Phin had worries about Camp Town. Once there he was set to separate from the rest of the group, and to leave Nesha-tari. Thinking about it made his palms clammy, and his breathing quickened until he felt lightheaded. Abverwar had given the wizard a disciplined mind, but the woman (if that was the right word) had invaded it. Phin’s morning meditations were becoming ever longer by the day, for it was an effort for him to muster the concentration necessary to memorize his spells. Only the hard, physical effort of the march on the Shugak trace gave Phin any relief, for he collapsed so exhausted at the end of each day that his sleep was as deep as the dead. So deep that not even the dreams roused him from it, though there were a lot of dreams. They were all about the same thing.
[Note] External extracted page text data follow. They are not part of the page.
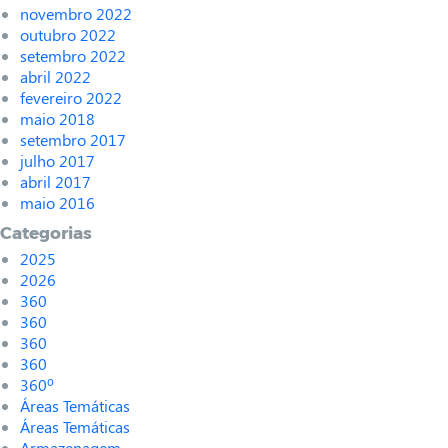
novembro 2022
outubro 2022
setembro 2022
abril 2022
fevereiro 2022
maio 2018
setembro 2017
julho 2017
abril 2017
maio 2016
Categorias
2025
2026
360
360
360
360
360º
Áreas Temáticas
Áreas Temáticas
Armazenagem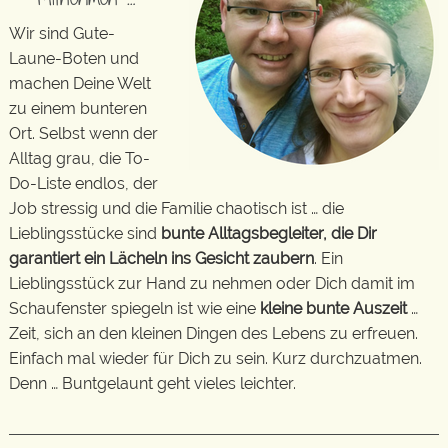
Wir sind Gute-
Laune-Boten und
machen Deine Welt
zu einem bunteren
Ort. Selbst wenn der
Alltag grau, die To-
Do-Liste endlos, der
Job stressig und die Familie chaotisch ist … die
Lieblingsstücke sind
bunte Alltagsbegleiter, die Dir
garantiert ein Lächeln ins Gesicht zaubern
. Ein
Lieblingsstück zur Hand zu nehmen oder Dich damit im
Schaufenster spiegeln ist wie eine
kleine bunte Auszeit
…
Zeit, sich an den kleinen Dingen des Lebens zu erfreuen.
Einfach mal wieder für Dich zu sein. Kurz durchzuatmen.
Denn … Buntgelaunt geht vieles leichter.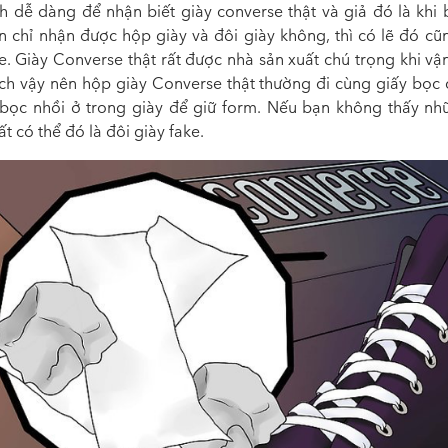
h dễ dàng để nhận biết giày converse thật và giả đó là khi
n chỉ nhận được hộp giày và đôi giày không, thì có lẽ đó cũ
e. Giày Converse thật rất được nhà sản xuất chú trọng khi v
ch vậy nên hộp giày Converse thật thường đi cùng giấy bọc 
 bọc nhồi ở trong giày để giữ form. Nếu bạn không thấy nh
rất có thể đó là đôi giày fake.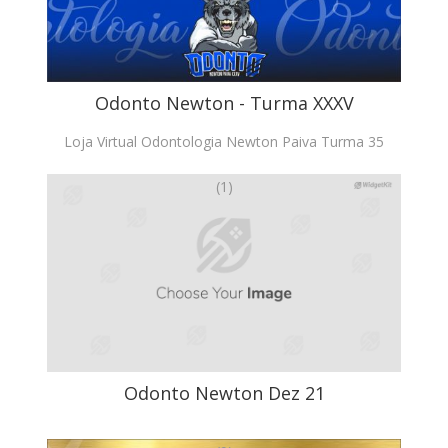
Odonto Newton - Turma XXXV
Loja Virtual Odontologia Newton Paiva Turma 35
(1)
Odonto Newton Dez 21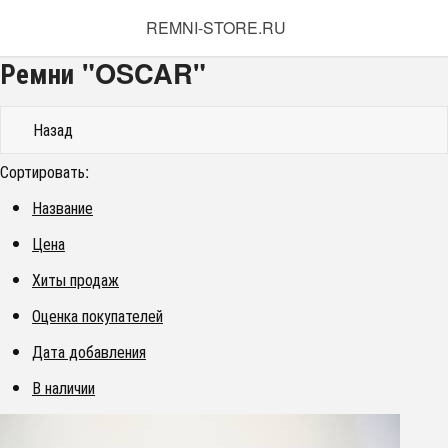
REMNI-STORE.RU
Ремни "OSCAR"
Назад
Сортировать:
Название
Цена
Хиты продаж
Оценка покупателей
Дата добавления
В наличии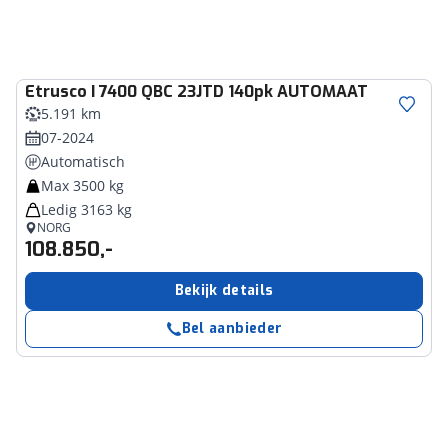
Etrusco
I 7400 QBC 23JTD 140pk AUTOMAAT
5.191 km
07-2024
Automatisch
Max 3500 kg
Ledig 3163 kg
NORG
108.850,-
Bekijk details
Bel aanbieder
Phin was starting to think he might have to ask Amatesu to club him unconscious again before he would be able to let Nesha-tari walk out of his life.
*
After nine days the trace road left the Red Hills, or rather the hills sank into marshy ground while the trace continued straight across it. This was only possible because suddenly, for miles, a wide causeway ran above the fens to either side, lying on a true line due east. The causeway was surely not the work of the hobgoblins for in places the grass growing over it had been so trampled by adventurers over the last months that the dirt had given way, revealing a stone road made up of many different types of rocks all fitted together as smoothly as the finest city street. None who noticed it in passing thought it could have been the work of anyone other than the ancient Ettaceans, the Builders of Vod’Adia toward which the road led.
A day later the causeway ended at a new line of hills, and only the rude trace road marked the route again. This range in the midst of the Wilds was if anything worse than the Red Hills, with steeper sides and sharper peaks giving little purchase for plants and thus a greater air of desolation. For more long days the path rose and fell though in at least three places there were signs that a higher road had once existed here, for a rubble of ingeniously cut stones that had once been the supports of bridges cluttered the bottoms of deep gulches through which the trace ran.